Le bus vient de me passer sous le nez. Ce n’est pas grave, il est 18h et il en viendra un autre bientôt. Il fait nuit déjà, en cette saison à Fribourg, mais la pluie s’est interrompue. Je vois arriver une dame, qui va regarder le panneau affichant les horaires. Je lui demande si le prochain arrivera bientôt ? « Il y en aura jusqu’à 23h ! », me répond-elle sur un ton enjoué. Et moi de lui répondre : « Oui, mais je préférerais rentrer chez moi avant ! » Une petite conversation s’engage. À une banale remarque sur la pluie, mon interlocutrice m’explique : « Chez nous, quand il pleut fort, on dit qu’il pleut à boire debout ! » – « Et c’est où, chez vous ? » – « Au Québec. »
Elle n’avait presque pas d’accent, je n’avais pas remarqué. Nous poursuivons notre conversation, tandis que le bus approche, en parlant des savoureuses expressions québécoises, souvent venues du vieux français. Elle me raconte qu’il existe une autre expression répandue au Québec pour dire que la pluie tombe drue : « mouiller à siaux » (ou sieaux), c’est-à-dire pleuvoir comme l’on vidait des seaux.
De retour chez moi, je vais y regarder de plus près.

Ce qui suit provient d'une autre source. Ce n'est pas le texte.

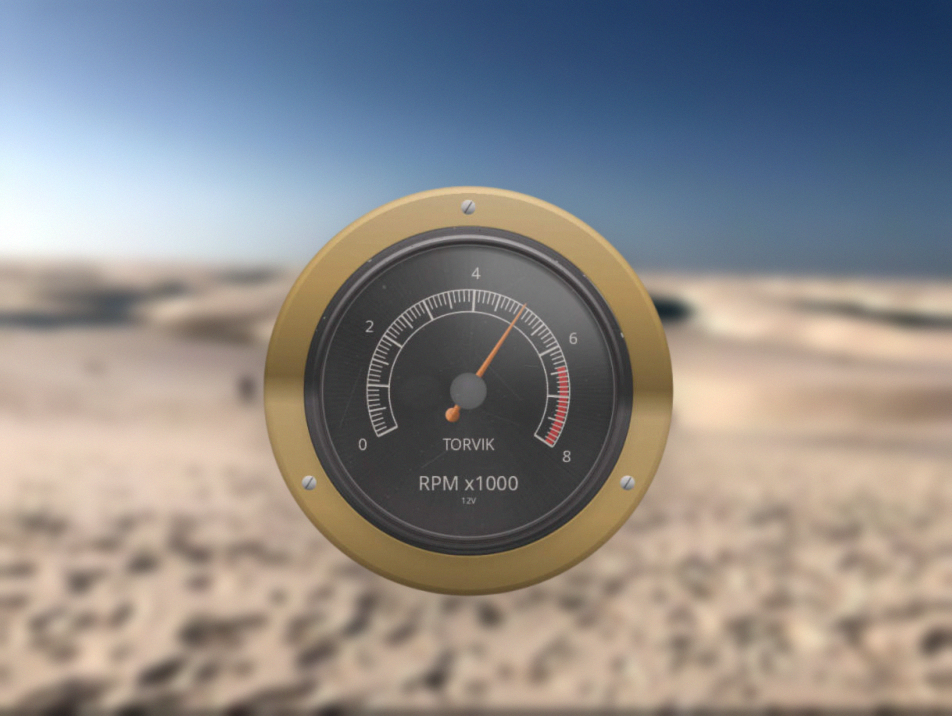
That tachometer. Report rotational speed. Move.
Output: 5000 rpm
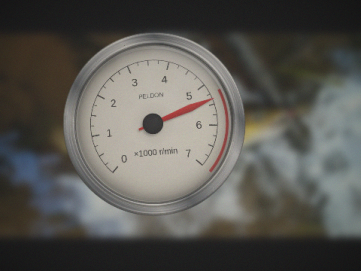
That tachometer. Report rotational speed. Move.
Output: 5375 rpm
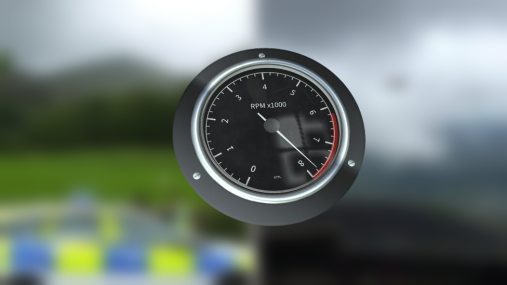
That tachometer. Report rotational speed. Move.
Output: 7800 rpm
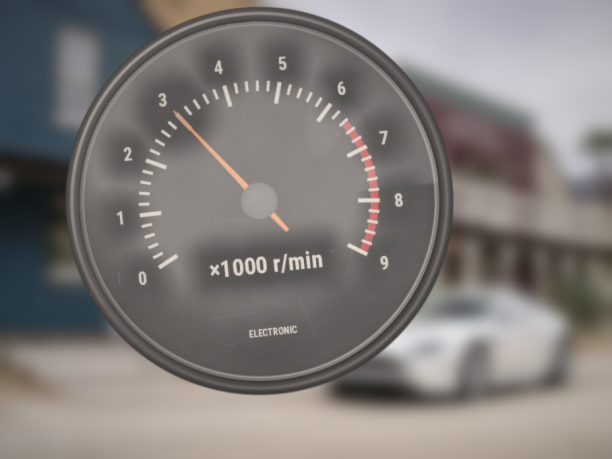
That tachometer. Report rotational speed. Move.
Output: 3000 rpm
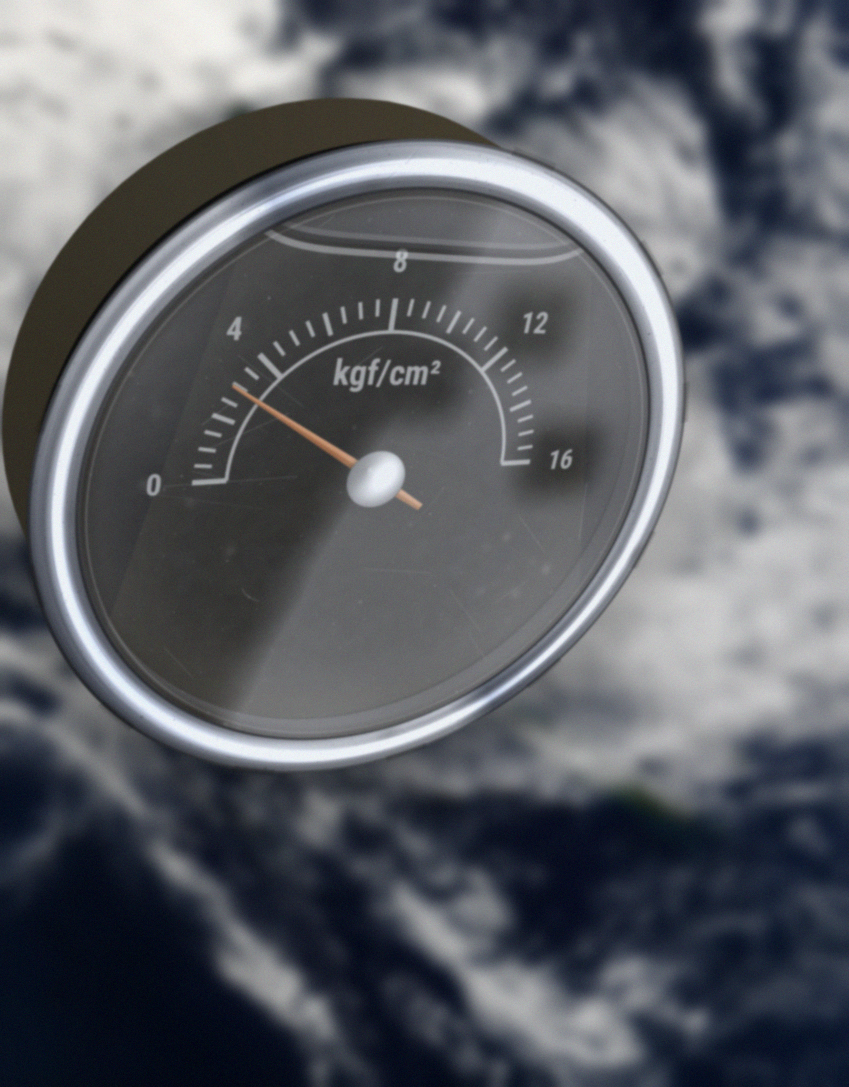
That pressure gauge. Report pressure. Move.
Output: 3 kg/cm²
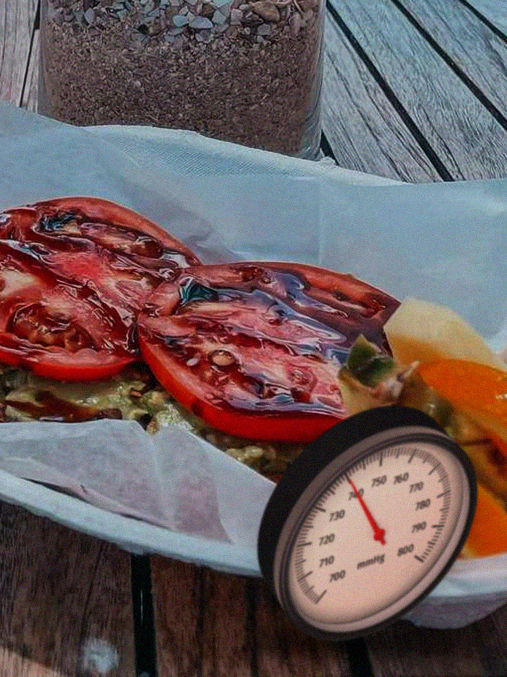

Et le Wiktionnaire me rend service, puisqu’il m’apprend que, « comme dans beaucoup d’expressions québécoises, il s’agit d’une prononciation conservée dans certains parlers d’oïl des provinces de l’ouest de la France, surtout dans le milieu paysan. Le siau se retrouve également dans les langues créoles des Antilles françaises notamment mais aussi à Sainte-Lucie. »
Quant à « pleuvoir à boire debout », j’ai eu plus de mal à comprendre. Mais le site Affaires de Gars m’a apporté l’explication : « En fait, ça signifie que la quantité d’eau qui tombe du ciel est telle qu’on pourrait boire seulement en levant la tête au ciel ; on pourrait boire debout ! » J’ignore si l’expression est ancienne ou plus récente. Le même site me révèle, en revanche, que l’usage du mot mouiller pour dire pleuvoir serait attesté dans la langue française dès le XIIIe siècle.
Si la conversation s’était poursuivie, peut-être aurais-je encore appris d’autres expressions québécoises — car il paraît qu’on y dit aussi « pleuvoir comme une vache qui pisse », au risque de rentrer « trempé à la lavette ».
Post-scriptum – Deux lecteurs attentifs, Magali Jenney et Stéphane Tinguely, m’apprennent que l’expression « pleuvoir comme une vache qui pisse» est également répandue dans les campagnes suisses et est mentionnée dans l’article Pleuvoir du Dictionnaire de l’Académie française. Stéphane Tinguely ajoute une intéressante observation : quand il lui arrive de se trouver dans des régions rurales de la France, l’usage de telles expressions circulant dans le monde paysan en Suisse aussi font tomber certaines barrières, créant « comme un code, un lien », remarque-t-il.